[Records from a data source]
╭──
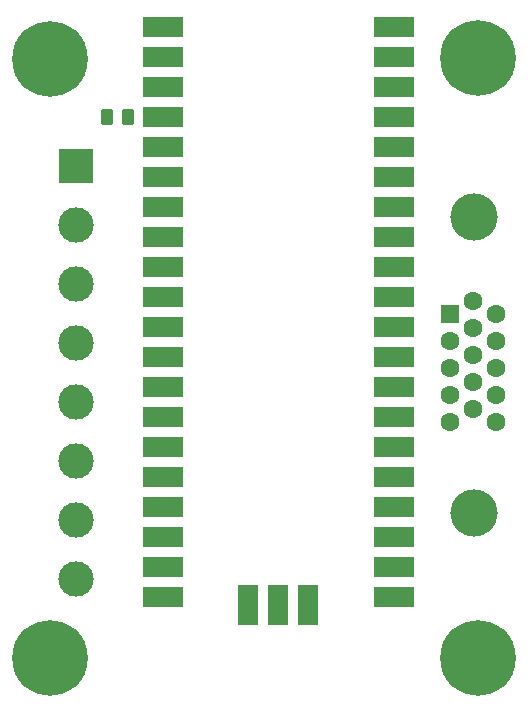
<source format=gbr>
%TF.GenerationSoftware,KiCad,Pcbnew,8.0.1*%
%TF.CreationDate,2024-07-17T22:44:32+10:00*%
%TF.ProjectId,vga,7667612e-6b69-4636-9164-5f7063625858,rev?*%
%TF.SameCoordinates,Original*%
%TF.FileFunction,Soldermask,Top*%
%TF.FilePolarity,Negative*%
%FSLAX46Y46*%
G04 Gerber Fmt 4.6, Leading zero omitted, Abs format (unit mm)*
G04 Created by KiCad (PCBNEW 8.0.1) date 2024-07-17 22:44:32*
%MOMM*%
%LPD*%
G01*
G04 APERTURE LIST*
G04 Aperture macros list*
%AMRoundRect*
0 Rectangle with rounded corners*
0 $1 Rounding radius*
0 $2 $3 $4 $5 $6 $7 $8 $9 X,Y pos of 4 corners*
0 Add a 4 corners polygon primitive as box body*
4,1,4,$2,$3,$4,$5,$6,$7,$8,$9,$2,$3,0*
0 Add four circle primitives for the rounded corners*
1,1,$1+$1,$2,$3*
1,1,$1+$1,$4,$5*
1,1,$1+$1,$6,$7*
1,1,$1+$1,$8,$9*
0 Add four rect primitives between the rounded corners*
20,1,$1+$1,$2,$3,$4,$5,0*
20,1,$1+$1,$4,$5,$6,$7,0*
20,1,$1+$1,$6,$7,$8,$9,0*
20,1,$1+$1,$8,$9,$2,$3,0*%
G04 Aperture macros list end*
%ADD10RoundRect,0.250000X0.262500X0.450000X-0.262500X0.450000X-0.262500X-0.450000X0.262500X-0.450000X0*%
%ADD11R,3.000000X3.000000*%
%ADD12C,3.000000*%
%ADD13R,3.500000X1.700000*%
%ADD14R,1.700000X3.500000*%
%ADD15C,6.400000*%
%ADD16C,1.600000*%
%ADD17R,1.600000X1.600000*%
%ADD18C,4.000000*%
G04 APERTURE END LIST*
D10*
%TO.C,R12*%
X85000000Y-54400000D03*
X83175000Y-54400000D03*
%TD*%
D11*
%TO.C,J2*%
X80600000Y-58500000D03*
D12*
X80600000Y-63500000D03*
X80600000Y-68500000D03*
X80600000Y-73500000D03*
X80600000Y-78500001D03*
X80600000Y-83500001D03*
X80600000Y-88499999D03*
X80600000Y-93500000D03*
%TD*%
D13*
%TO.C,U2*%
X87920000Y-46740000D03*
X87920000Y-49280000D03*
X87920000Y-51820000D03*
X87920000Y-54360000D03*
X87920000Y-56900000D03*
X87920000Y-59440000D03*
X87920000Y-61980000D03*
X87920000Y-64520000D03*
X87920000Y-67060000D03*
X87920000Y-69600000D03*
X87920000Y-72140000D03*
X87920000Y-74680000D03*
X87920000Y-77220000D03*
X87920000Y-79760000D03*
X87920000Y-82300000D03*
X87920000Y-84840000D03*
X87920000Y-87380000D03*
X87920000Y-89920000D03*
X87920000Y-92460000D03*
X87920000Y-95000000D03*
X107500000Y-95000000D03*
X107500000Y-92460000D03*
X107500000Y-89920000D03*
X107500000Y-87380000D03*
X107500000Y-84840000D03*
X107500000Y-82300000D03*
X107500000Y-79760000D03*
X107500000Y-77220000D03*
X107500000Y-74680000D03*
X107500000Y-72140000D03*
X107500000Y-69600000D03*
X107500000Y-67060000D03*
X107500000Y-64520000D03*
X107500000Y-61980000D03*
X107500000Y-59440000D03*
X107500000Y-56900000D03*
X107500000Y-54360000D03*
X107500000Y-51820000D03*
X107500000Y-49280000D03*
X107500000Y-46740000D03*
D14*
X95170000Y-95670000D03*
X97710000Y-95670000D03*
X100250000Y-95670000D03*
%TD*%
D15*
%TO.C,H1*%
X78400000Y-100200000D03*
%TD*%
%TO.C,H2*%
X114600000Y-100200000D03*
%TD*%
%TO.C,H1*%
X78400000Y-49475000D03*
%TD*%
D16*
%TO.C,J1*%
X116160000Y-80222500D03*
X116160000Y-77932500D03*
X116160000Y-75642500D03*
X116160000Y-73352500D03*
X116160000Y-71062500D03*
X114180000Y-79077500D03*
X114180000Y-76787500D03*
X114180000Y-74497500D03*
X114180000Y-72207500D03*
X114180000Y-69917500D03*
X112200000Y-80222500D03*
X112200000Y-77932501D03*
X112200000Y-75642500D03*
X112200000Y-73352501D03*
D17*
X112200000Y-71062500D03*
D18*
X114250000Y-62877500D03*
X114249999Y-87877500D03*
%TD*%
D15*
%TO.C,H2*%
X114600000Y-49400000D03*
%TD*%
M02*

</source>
╰──
■ What the task asks
State how many lines in the entries above hold the word "KiCad", with no further text.

■ Answer to the exercise
2